US home improvement retailer Home Depot cautioned that the US-China trade war meant its sales growth this year would be slower than previously expected, joining a growing list of American companies whose performance is being dented by tariffs.
Home Depot said that its 2019 sales would likely increase by 2.3 per cent from 2018, reflecting “potential impacts to the US consumer arising from recently announced tariffs.” It previously forecast growth of 3.3 per cent. Same-store sales, a crucial metric for retailers, are now expected to grow 4 per cent, down one percentage point from the group’s forecast in May.
An escalating conflict between Donald Trump and his Chinese counterpart Xi Jinping has prompted the US to impose tariffs — taxes that raise the cost of exporting to the US — on Made in China products from flatscreen TVs to footwear. The cost of these import taxes to the average US household will be around $1,000 a year, investment bank JPMorgan has estimated.

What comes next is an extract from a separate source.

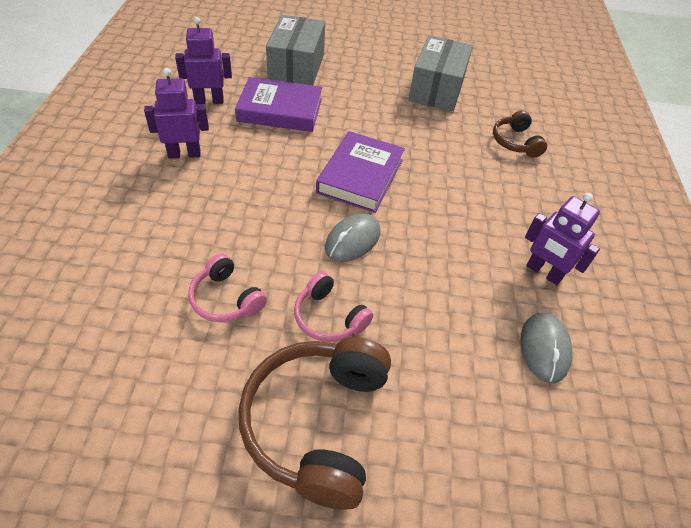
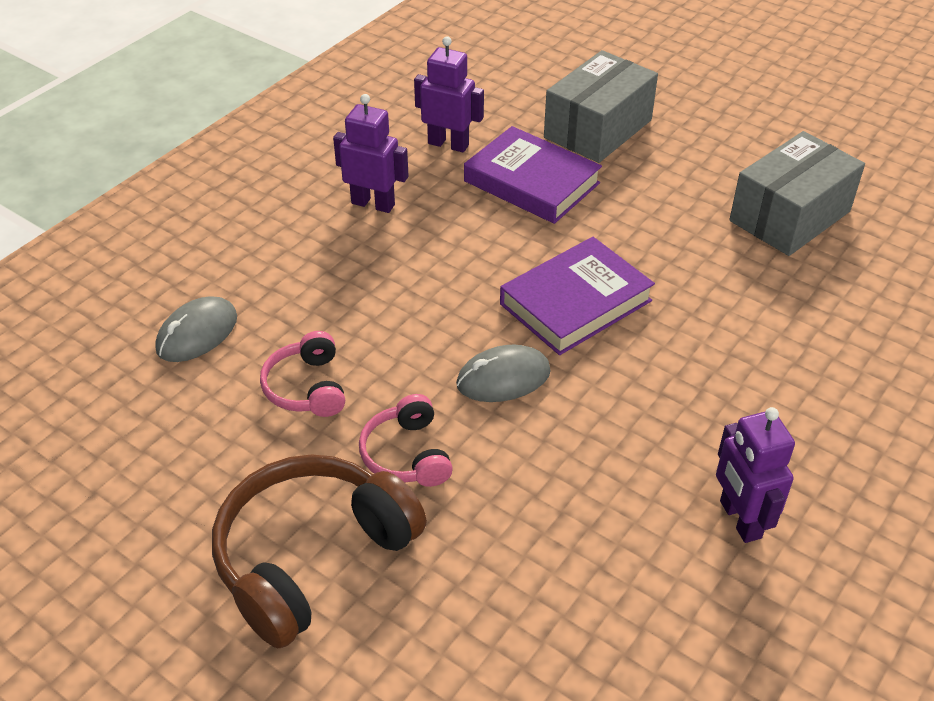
camera: 35 degrees right, 5 degrees down
(515, 142) = (855, 331): brown headphones -> none
(544, 348) = (656, 609): grey mouse -> grey mouse (197, 333)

Meanwhile, hundreds of US companies and trade associations said in a joint communique in June that the proposed duties would cause the loss of 2m jobs and reduce US economic output by 1 per cent.
Ahead of these results, analysts at UBS had also predicted Home Depot would cut guidance because US consumer sentiment has weakened.
Financial markets have displayed widespread fears that the US economy will enter a recession. Last week’s inversion of the yield curve reflects concerns the economy may contract next year or in 2021.